PROMPT - Reproduce, from the lines below, exactly the stretch that begins at the line containing "методических рекомендациях Минздрава, сообщает" and ends at the line containing "коронавирусной инфекции. При", both included.

PROVIDED RECORDS -
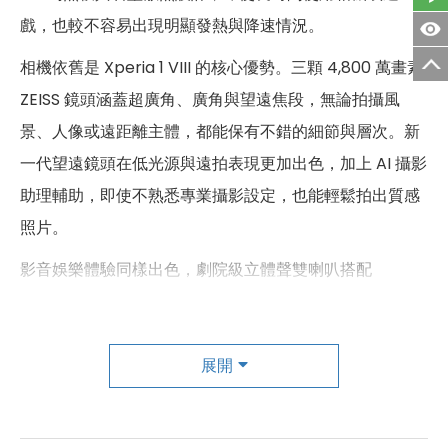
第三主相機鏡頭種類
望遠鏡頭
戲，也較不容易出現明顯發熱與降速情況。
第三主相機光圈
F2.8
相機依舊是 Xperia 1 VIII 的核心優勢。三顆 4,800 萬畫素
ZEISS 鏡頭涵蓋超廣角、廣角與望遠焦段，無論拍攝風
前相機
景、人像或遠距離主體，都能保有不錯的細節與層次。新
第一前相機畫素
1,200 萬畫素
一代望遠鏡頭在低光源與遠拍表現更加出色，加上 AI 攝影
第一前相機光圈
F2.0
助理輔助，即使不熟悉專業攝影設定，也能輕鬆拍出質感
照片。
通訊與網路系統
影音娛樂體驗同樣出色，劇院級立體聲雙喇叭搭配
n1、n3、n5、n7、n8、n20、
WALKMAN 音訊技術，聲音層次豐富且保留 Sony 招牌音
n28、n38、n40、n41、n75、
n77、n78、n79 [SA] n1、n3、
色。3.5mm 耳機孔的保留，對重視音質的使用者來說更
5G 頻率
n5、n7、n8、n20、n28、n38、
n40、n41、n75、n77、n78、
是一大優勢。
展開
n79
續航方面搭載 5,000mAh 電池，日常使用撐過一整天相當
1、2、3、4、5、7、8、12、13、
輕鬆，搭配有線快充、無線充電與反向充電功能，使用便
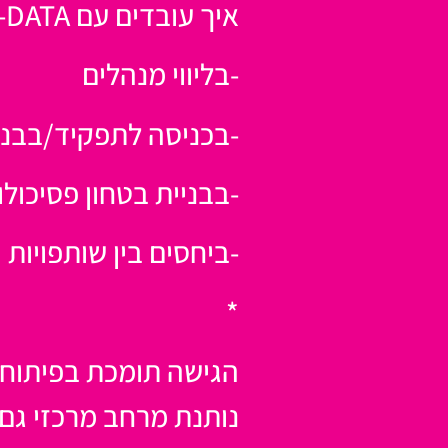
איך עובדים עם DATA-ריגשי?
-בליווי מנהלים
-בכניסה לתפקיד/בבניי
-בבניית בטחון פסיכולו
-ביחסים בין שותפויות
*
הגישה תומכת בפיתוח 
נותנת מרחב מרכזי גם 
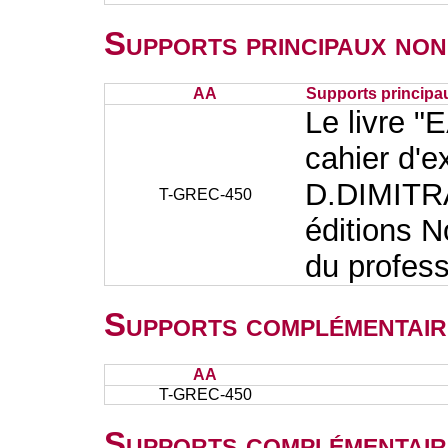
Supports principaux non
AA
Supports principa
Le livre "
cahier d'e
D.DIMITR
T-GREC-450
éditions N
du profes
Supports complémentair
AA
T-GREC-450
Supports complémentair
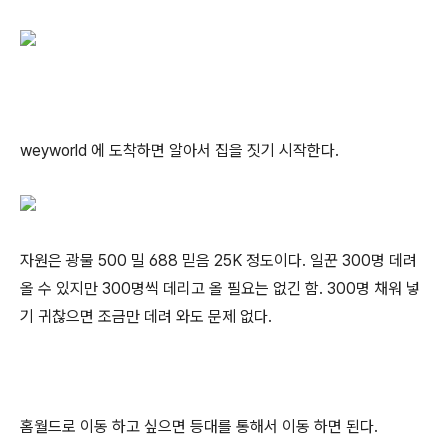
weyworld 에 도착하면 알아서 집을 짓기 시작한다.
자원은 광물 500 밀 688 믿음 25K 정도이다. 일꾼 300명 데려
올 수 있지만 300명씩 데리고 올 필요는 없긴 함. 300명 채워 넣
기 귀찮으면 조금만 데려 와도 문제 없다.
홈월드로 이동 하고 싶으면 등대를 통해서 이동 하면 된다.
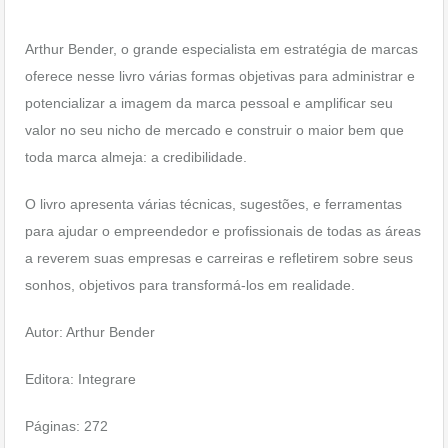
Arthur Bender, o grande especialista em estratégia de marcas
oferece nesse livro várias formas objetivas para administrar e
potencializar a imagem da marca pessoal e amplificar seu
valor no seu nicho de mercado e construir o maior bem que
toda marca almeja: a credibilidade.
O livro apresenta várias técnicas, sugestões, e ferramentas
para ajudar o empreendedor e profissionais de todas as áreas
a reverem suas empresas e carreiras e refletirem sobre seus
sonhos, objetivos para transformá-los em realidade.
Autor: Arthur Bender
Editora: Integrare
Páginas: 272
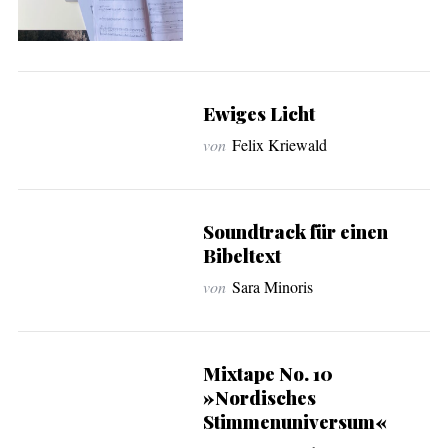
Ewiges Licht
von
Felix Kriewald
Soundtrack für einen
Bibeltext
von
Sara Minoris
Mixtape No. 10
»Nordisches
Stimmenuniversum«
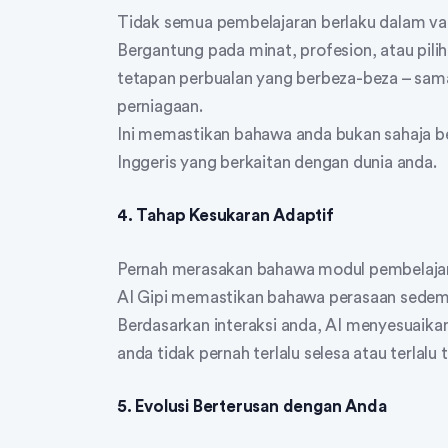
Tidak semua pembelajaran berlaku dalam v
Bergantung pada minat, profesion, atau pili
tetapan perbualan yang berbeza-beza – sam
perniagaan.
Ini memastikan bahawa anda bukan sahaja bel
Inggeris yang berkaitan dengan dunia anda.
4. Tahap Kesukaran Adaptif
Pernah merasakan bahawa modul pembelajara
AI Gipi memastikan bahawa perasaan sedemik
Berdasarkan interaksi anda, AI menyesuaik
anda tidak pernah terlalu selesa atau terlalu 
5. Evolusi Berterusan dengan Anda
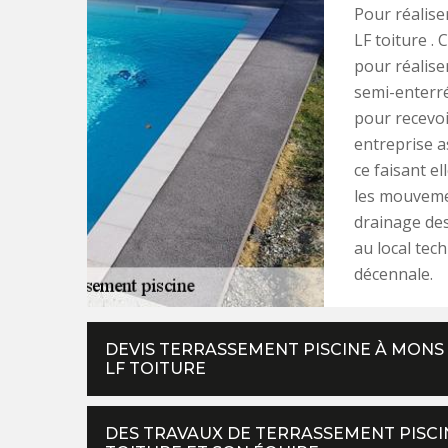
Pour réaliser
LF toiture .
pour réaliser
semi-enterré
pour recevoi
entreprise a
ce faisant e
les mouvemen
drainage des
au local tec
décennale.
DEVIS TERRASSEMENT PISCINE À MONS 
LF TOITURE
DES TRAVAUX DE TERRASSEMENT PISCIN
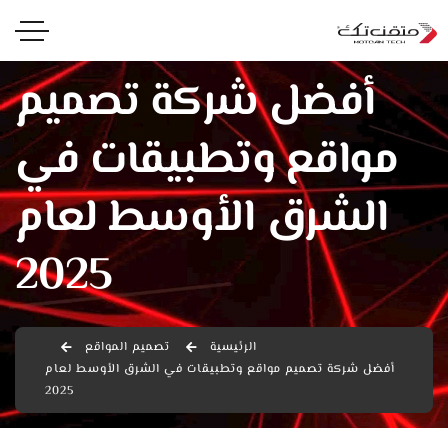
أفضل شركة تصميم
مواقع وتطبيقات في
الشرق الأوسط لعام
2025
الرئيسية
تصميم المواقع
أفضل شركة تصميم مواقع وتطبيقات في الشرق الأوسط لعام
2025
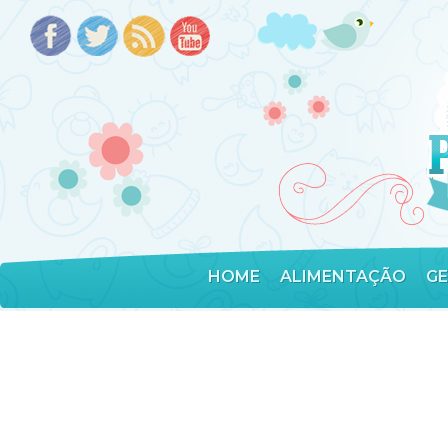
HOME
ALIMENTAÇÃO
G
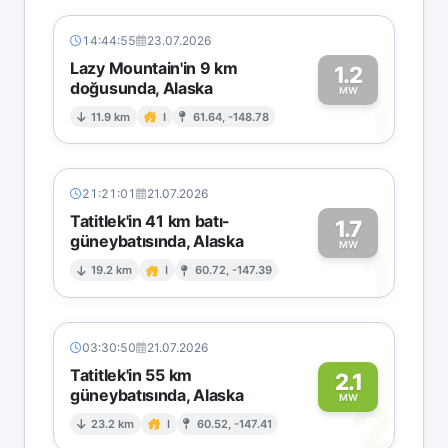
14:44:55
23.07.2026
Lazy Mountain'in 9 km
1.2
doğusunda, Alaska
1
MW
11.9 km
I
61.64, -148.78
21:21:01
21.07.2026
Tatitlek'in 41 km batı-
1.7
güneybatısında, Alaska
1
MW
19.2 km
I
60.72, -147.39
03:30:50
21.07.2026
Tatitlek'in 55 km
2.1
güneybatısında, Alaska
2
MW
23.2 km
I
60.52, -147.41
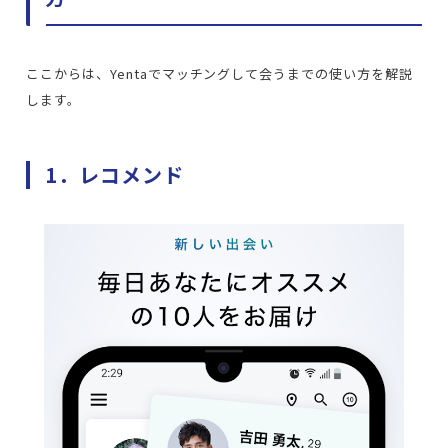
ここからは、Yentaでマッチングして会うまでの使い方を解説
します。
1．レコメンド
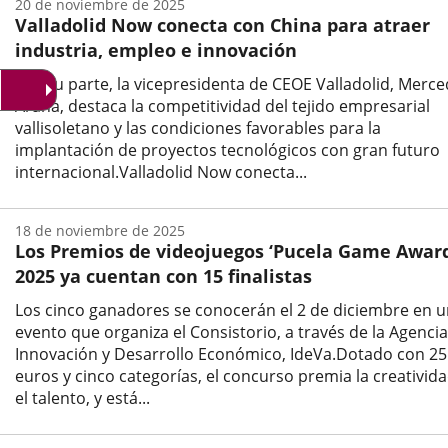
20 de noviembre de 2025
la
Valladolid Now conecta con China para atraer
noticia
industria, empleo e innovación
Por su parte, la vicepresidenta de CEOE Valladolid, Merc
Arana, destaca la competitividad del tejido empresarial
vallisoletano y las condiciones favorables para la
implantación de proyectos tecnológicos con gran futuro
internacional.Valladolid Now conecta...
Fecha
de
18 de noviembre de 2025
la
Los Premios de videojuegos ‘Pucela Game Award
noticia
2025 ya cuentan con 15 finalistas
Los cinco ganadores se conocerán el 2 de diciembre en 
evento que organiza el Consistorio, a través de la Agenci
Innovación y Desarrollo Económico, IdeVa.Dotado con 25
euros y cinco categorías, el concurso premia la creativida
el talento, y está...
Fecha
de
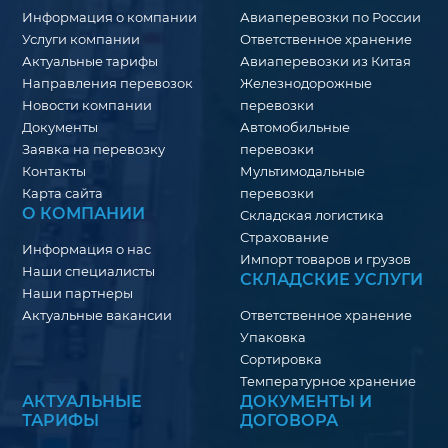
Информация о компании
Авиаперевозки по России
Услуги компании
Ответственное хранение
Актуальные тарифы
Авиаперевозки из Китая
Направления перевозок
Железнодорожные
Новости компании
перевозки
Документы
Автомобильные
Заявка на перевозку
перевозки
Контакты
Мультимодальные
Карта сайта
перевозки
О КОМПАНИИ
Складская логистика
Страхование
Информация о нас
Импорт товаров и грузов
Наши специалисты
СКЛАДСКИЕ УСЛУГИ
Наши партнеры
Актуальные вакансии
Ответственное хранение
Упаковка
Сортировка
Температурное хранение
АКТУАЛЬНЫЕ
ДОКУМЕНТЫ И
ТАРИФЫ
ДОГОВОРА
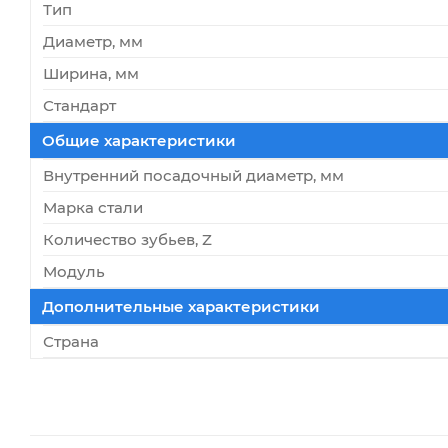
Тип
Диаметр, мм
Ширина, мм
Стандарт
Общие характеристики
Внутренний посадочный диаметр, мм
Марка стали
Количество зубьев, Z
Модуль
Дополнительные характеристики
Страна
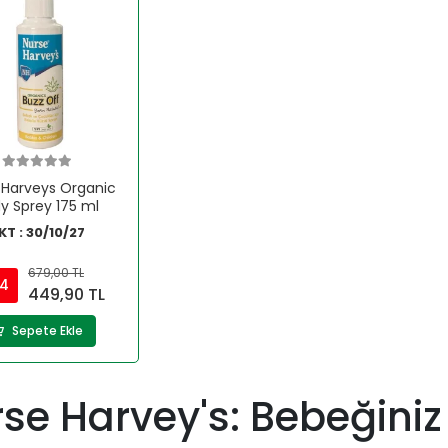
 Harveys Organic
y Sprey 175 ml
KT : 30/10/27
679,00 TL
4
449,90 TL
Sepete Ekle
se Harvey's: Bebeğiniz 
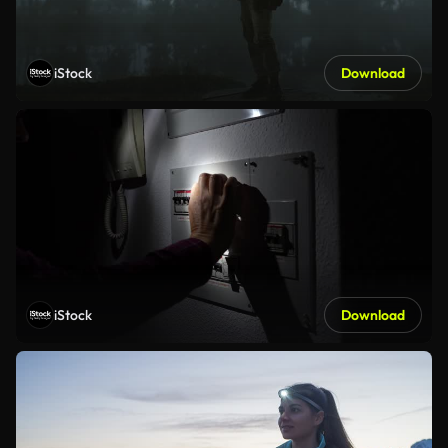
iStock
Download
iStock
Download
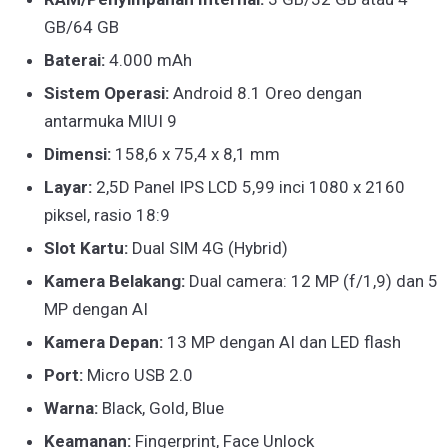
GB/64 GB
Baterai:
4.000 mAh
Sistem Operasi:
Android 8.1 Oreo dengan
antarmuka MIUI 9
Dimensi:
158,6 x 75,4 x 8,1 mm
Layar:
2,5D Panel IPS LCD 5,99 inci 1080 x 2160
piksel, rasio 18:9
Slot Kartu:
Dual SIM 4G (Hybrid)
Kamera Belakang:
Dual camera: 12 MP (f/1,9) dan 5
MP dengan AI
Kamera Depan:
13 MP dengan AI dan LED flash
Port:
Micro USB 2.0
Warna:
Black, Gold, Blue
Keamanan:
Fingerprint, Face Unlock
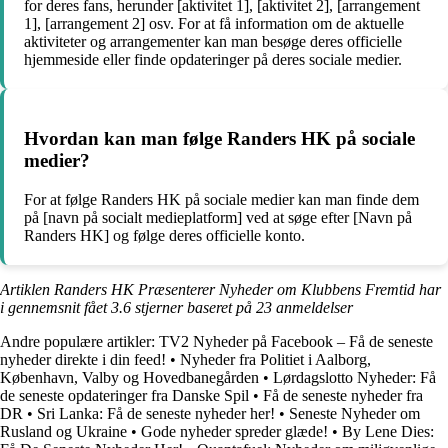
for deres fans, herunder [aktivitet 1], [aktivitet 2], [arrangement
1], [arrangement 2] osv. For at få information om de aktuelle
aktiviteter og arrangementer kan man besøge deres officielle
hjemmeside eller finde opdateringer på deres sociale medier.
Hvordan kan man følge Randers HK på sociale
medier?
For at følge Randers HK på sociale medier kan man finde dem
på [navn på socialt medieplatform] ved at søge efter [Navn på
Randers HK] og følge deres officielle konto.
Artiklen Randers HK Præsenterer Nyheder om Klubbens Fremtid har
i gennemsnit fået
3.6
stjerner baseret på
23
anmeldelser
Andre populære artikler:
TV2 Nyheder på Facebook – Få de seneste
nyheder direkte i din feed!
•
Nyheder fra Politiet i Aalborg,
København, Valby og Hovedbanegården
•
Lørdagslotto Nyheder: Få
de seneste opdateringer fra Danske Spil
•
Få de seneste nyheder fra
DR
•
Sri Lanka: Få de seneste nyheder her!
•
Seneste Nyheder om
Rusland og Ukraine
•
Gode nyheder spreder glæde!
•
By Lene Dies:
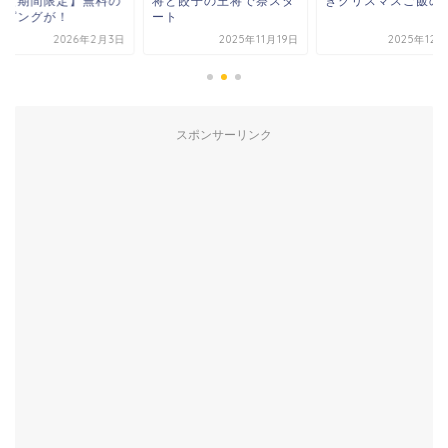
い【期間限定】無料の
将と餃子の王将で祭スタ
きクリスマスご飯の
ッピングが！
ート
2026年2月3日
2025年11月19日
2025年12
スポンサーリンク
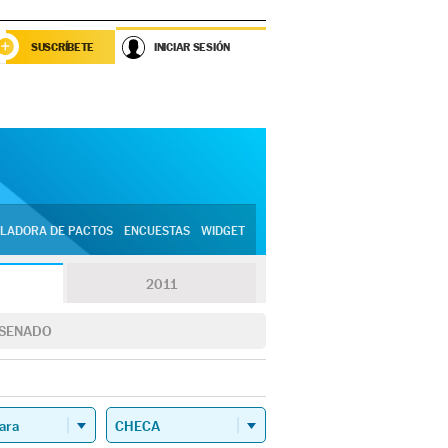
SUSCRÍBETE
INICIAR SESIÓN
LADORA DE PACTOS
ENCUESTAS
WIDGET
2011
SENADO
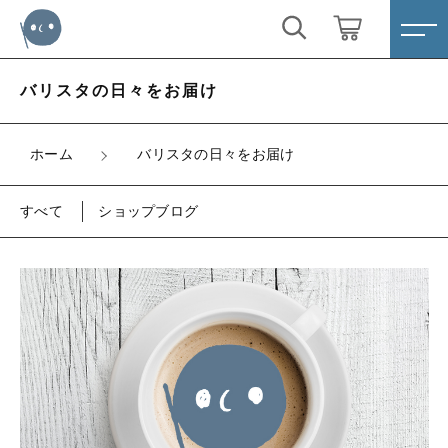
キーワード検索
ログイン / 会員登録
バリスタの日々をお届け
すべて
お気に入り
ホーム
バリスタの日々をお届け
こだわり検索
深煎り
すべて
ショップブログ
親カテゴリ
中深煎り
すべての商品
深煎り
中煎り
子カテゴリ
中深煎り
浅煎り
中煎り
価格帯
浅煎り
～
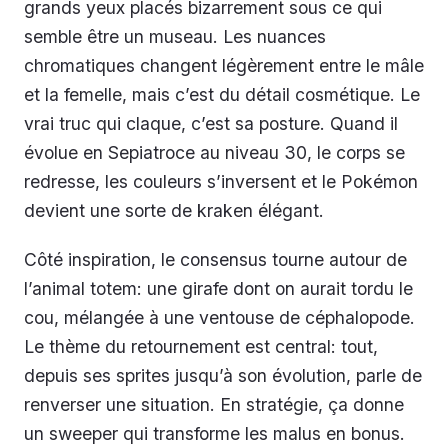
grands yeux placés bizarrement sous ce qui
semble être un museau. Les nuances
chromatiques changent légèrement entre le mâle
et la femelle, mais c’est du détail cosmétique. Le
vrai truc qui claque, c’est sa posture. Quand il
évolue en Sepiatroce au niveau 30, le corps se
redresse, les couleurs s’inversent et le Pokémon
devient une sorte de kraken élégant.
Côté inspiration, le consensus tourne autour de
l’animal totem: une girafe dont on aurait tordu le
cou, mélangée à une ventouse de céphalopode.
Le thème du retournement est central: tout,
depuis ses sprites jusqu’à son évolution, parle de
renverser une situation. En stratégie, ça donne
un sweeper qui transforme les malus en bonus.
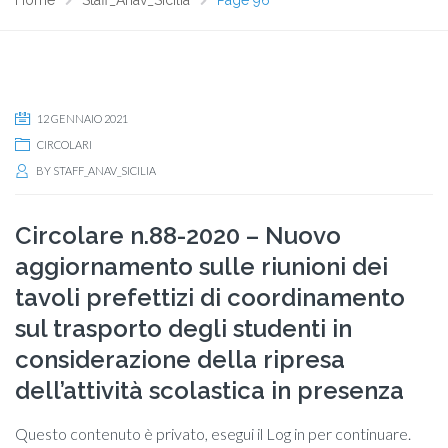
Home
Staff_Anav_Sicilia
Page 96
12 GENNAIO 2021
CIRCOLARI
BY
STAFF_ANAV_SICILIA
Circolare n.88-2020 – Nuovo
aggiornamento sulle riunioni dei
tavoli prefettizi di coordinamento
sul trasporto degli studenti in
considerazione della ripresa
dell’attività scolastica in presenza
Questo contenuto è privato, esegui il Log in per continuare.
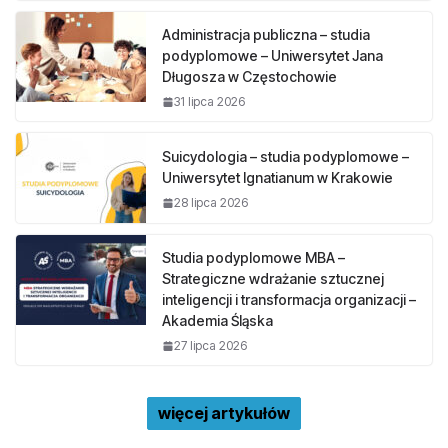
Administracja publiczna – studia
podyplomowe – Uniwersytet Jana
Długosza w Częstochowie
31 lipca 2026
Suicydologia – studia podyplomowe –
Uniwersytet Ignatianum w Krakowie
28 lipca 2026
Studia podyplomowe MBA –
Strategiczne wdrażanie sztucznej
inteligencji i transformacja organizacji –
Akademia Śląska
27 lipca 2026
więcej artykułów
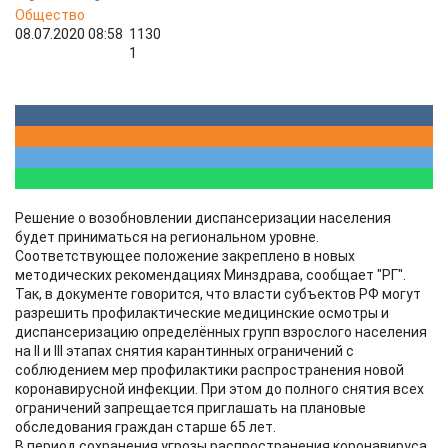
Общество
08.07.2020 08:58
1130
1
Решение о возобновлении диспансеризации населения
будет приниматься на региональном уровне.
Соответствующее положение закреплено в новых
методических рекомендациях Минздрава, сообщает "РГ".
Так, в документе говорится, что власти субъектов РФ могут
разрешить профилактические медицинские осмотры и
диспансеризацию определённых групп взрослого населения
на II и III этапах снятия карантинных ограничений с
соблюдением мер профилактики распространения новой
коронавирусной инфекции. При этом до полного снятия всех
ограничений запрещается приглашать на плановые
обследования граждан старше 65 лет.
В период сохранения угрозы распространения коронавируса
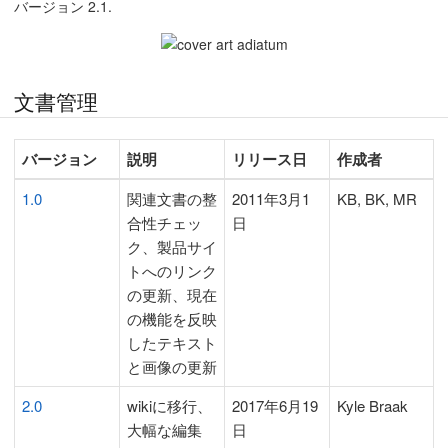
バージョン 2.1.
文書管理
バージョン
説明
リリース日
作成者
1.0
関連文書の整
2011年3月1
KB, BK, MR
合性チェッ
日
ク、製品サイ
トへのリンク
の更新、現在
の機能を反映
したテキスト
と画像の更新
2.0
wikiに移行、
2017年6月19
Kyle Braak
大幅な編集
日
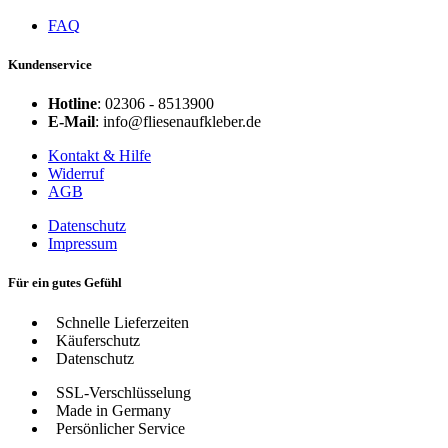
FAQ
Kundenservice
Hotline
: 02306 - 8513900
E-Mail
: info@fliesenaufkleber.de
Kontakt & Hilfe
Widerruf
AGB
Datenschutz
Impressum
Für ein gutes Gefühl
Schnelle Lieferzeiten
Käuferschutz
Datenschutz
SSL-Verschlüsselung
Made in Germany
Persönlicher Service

PROBLEM SOLUTION -
методических рекомендациях Минздрава, сообщает "РГ".
Так, в документе говорится, что власти субъектов РФ могут
разрешить профилактические медицинские осмотры и
диспансеризацию определённых групп взрослого населения
на II и III этапах снятия карантинных ограничений с
соблюдением мер профилактики распространения новой
коронавирусной инфекции. При этом до полного снятия всех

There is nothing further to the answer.